Input data Start Marker

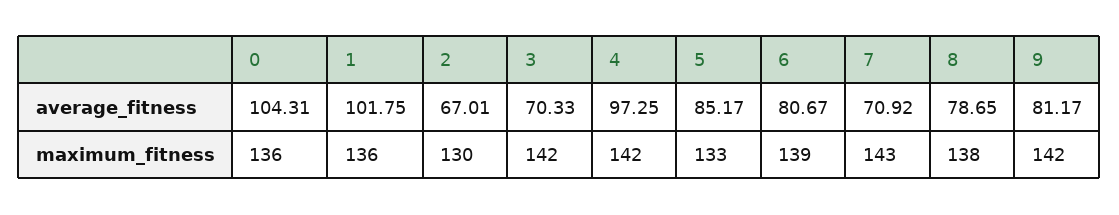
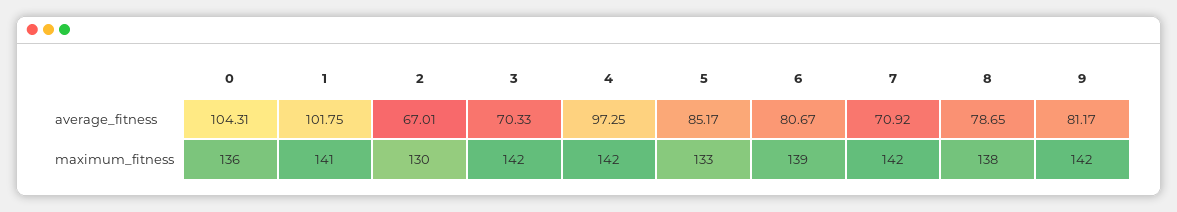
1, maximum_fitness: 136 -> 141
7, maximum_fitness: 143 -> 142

Input data End Marker
Input data Start Marker

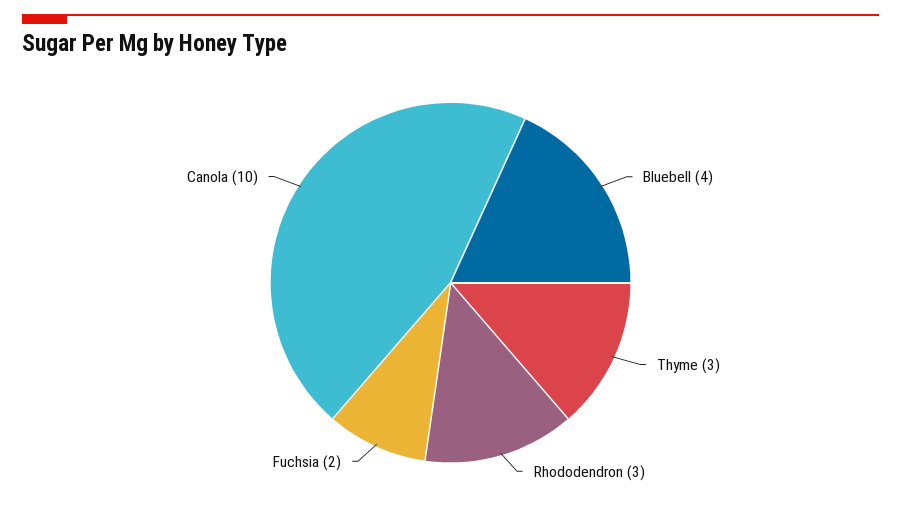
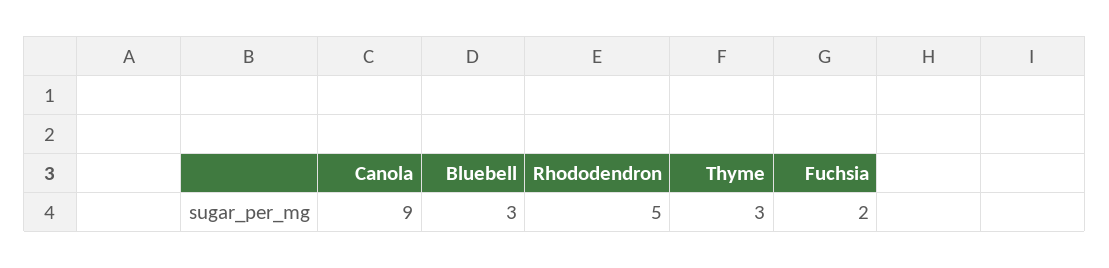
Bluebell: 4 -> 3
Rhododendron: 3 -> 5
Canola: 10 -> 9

Input data End Marker

__How to complete this task__. From the listing above, repeat exactly the lines starting at the line that includes "1, maximum_fitness: 136 -> 141" and ending at the line that includes "7, maximum_fitness: 143 -> 142", with nothing outside that span.

__Response to the task__.
1, maximum_fitness: 136 -> 141
7, maximum_fitness: 143 -> 142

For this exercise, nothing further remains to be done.